Two different things. Star Trek is supposed to be set in our future, not some alternate history/reality. That's what it is. So ignore or just don't mention the stuff that contradicts actual events. Replacing or ignoring those events is not replacing the show. Its moving the show forward by adapting it to the times. As a science fiction show, Star Trek is allowed to have warp drive, hybrids and transporters.
What it is to be human is changing, and ever more quickly, even as we speak. Meaning computer-brain interface and brain to brain connection. So in a few years not to have that in a fictional future might seem really weird, like when we read a scifi book written in the 1890s and nobody has cars in the futuristic 1980s. Borg as something terrible might be really laughable to the augmented people watching TNG 10 or 30 years from now. But we still read Verne and Welles and even Bradbury (who has guys smoking on one of his Mars missions, iirc - how stone age!) to gain insight into their conceptions of the future and - more importantly - their conceptions of the human adventure. Which is, after all, only beginning.
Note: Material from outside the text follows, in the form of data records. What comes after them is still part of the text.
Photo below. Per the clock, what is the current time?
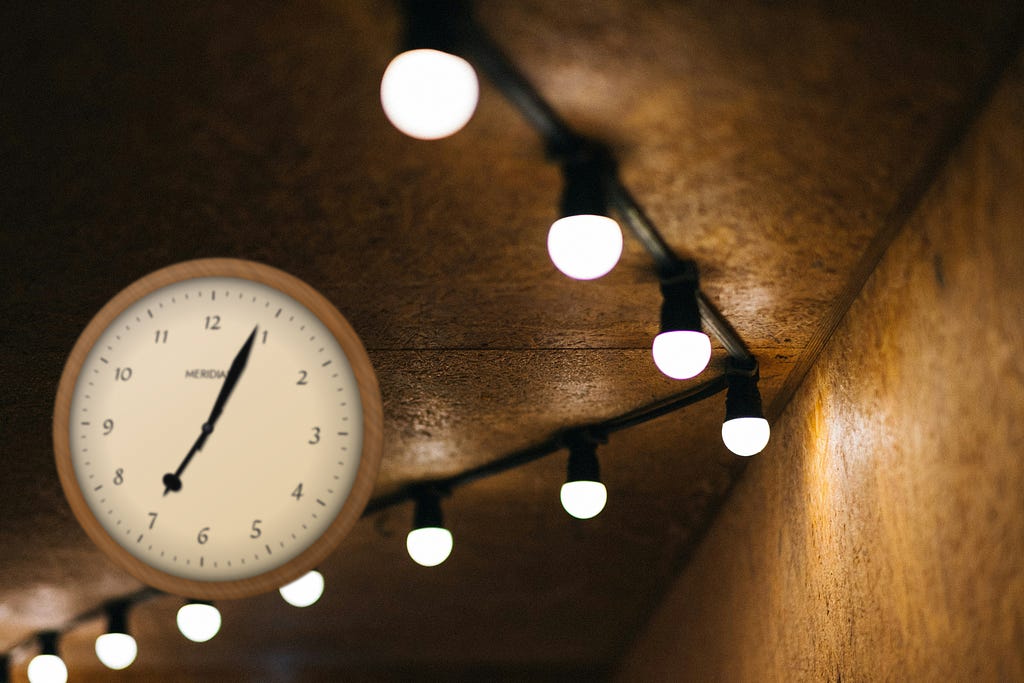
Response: 7:04
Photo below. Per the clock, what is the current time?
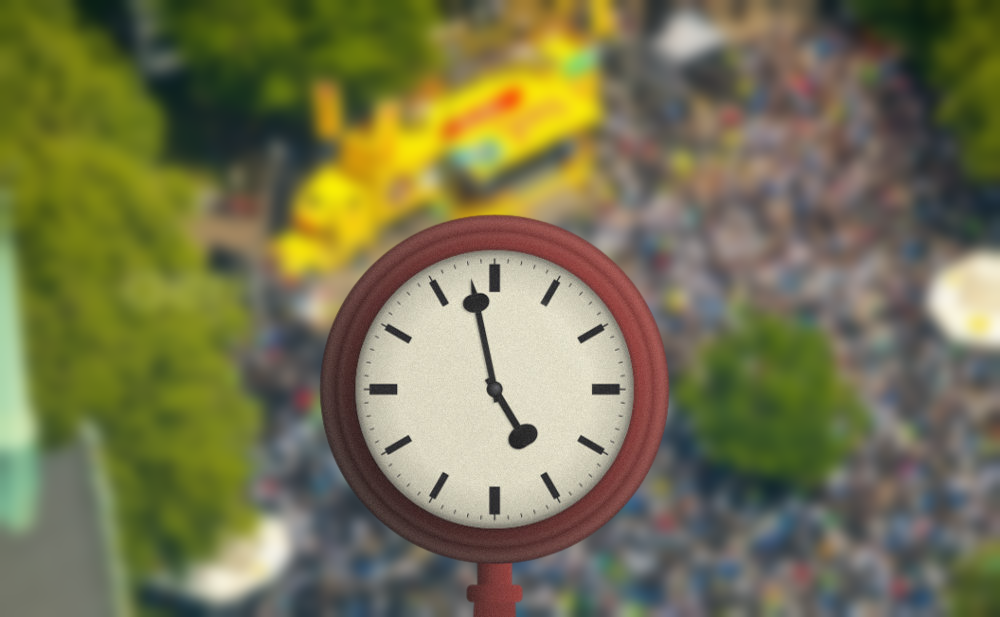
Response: 4:58
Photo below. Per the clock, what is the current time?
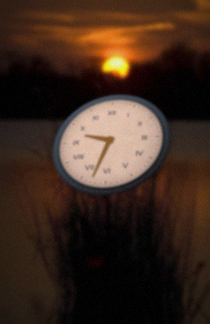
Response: 9:33
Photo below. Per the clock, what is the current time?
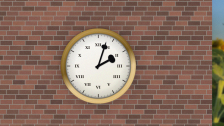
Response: 2:03
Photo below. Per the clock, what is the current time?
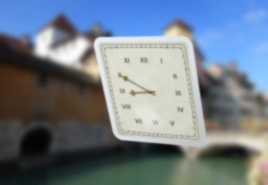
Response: 8:50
This is going to be difficult to understand, but I'll take a stab at it. As I get older, I find that I feel more in touch with people that lived in other times. EX: When you're a kid and read about Mutiny on the Bounty or WW2...those people may as well be aliens. But when you're older, you think "Mutiny on the Bounty was just FOUR of my lifetimes ago. Those people wern't aliens. They had the exact same fears and desire for life that we all do." So when people talk about 'singularities' and how unrecognizable the future soon will be....I'm skeptical.